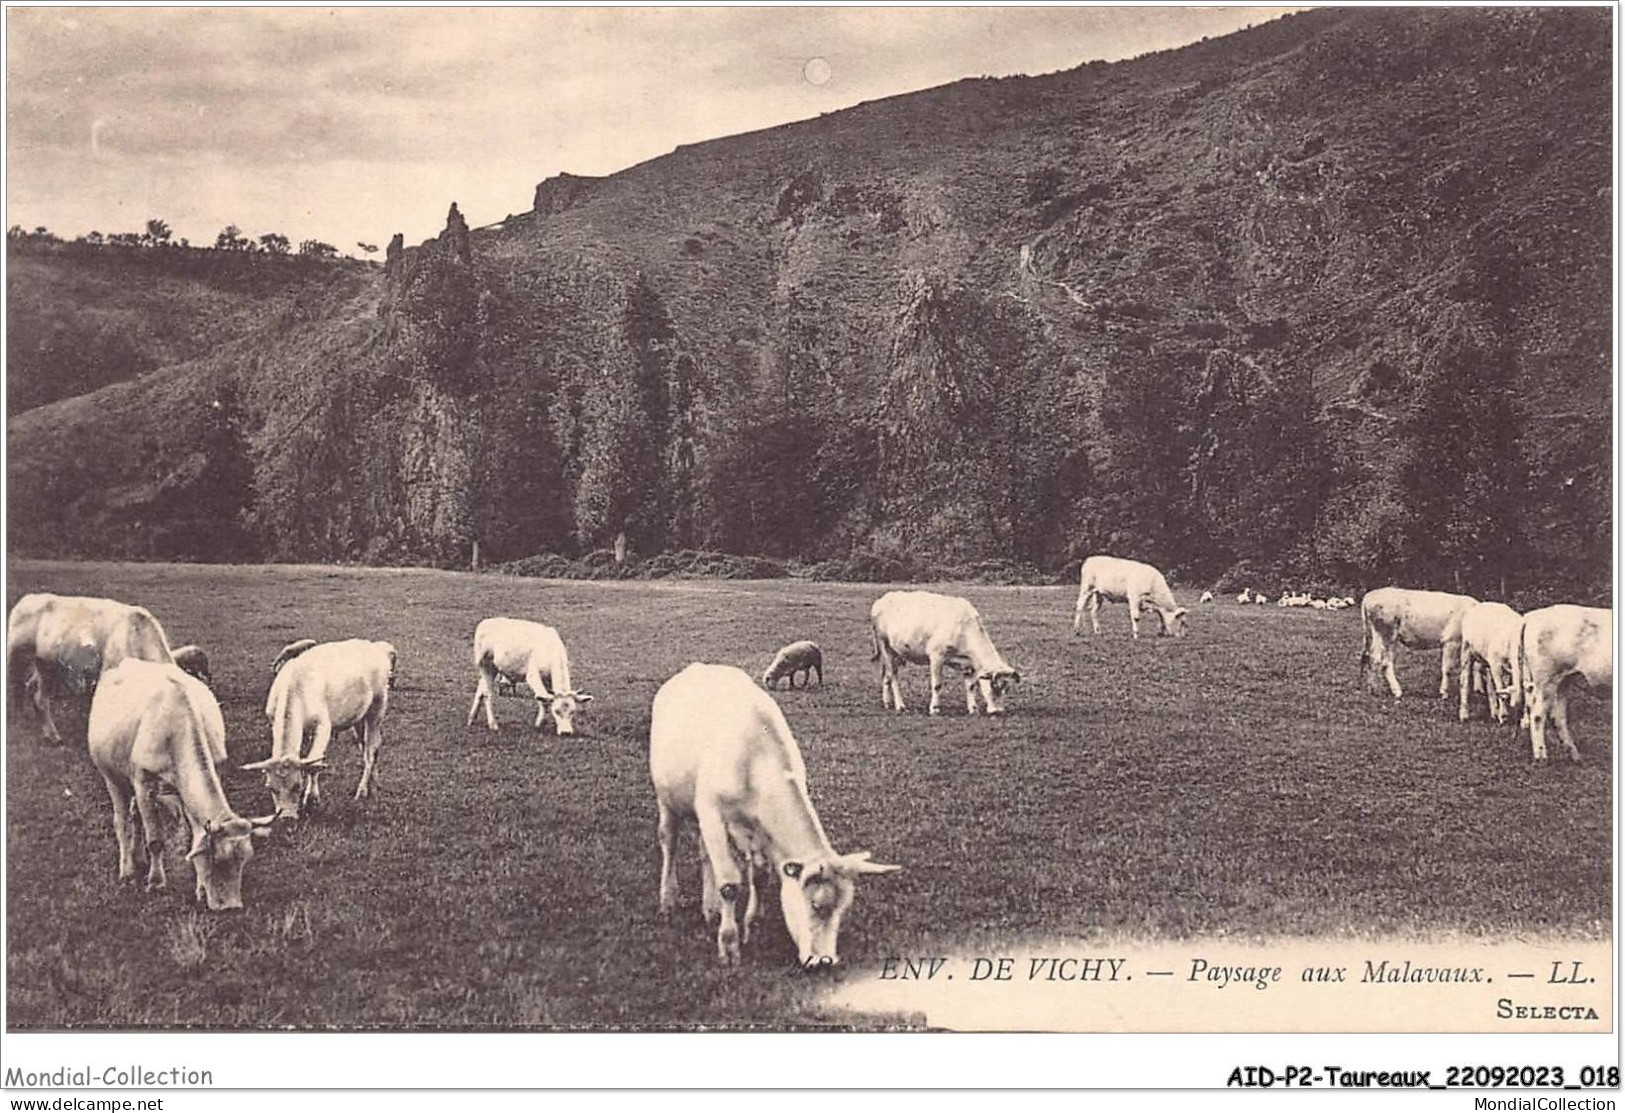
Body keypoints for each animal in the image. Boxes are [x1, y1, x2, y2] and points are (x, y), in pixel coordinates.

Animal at [86, 659, 269, 903]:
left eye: (244, 861)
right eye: (217, 861)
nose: (231, 906)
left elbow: (196, 833)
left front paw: (199, 888)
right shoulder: (144, 784)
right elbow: (155, 839)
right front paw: (156, 882)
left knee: (135, 817)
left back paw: (138, 857)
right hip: (112, 777)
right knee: (122, 821)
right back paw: (127, 869)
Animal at [240, 633, 393, 815]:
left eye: (297, 786)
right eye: (271, 788)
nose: (286, 817)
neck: (296, 688)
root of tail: (375, 647)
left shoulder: (323, 726)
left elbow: (314, 763)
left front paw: (312, 799)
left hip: (377, 709)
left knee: (371, 750)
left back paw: (362, 791)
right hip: (358, 719)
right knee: (369, 748)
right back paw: (373, 786)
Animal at [646, 662, 903, 968]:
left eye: (844, 909)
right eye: (816, 904)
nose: (825, 960)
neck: (756, 759)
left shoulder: (755, 827)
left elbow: (759, 875)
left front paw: (752, 924)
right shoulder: (712, 812)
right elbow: (729, 884)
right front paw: (729, 946)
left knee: (704, 852)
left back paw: (710, 909)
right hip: (667, 798)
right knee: (669, 843)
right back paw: (668, 901)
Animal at [871, 591, 1020, 711]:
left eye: (1007, 688)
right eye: (994, 686)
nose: (998, 711)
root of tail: (882, 599)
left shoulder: (968, 663)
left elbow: (971, 686)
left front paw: (973, 708)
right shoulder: (936, 656)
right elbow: (937, 684)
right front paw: (935, 708)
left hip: (895, 652)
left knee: (886, 674)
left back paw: (887, 703)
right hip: (885, 646)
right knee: (893, 675)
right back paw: (900, 705)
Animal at [1508, 597, 1612, 763]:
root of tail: (1530, 616)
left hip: (1563, 679)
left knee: (1557, 717)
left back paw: (1575, 756)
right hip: (1546, 679)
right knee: (1537, 714)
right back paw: (1541, 757)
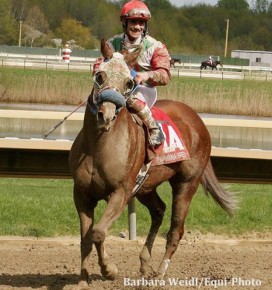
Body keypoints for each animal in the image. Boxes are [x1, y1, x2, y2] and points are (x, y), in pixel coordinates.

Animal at [68, 40, 236, 288]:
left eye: (129, 82)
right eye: (100, 75)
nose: (105, 115)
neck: (98, 146)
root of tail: (197, 119)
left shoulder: (121, 193)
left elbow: (98, 232)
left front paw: (109, 270)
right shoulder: (82, 195)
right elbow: (86, 238)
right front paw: (83, 280)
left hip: (186, 184)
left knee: (176, 230)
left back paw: (160, 274)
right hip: (146, 187)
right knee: (159, 211)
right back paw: (145, 262)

:::

### THE PROBLEM:
Starting at the line that contains "left knee: (1557, 717)", write out exactly each line through the last one in the listing above, leaving out the pictures and adding nothing else.

### SOLVED PROBLEM:
left knee: (1557, 717)
left back paw: (1575, 756)
right hip: (1546, 679)
right knee: (1537, 714)
right back paw: (1541, 757)
Body keypoints for each animal in the image. Boxes are [x1, y1, x2, y2] and points are (x, y), in pixel coordinates.

Animal at [68, 40, 236, 288]:
left eye: (129, 82)
right eye: (100, 75)
nose: (105, 115)
neck: (98, 146)
root of tail: (197, 119)
left shoulder: (121, 193)
left elbow: (98, 232)
left front paw: (109, 270)
right shoulder: (82, 195)
right elbow: (86, 238)
right front paw: (83, 280)
left hip: (186, 184)
left knee: (176, 230)
left back paw: (160, 274)
right hip: (146, 187)
right knee: (159, 211)
right back paw: (145, 262)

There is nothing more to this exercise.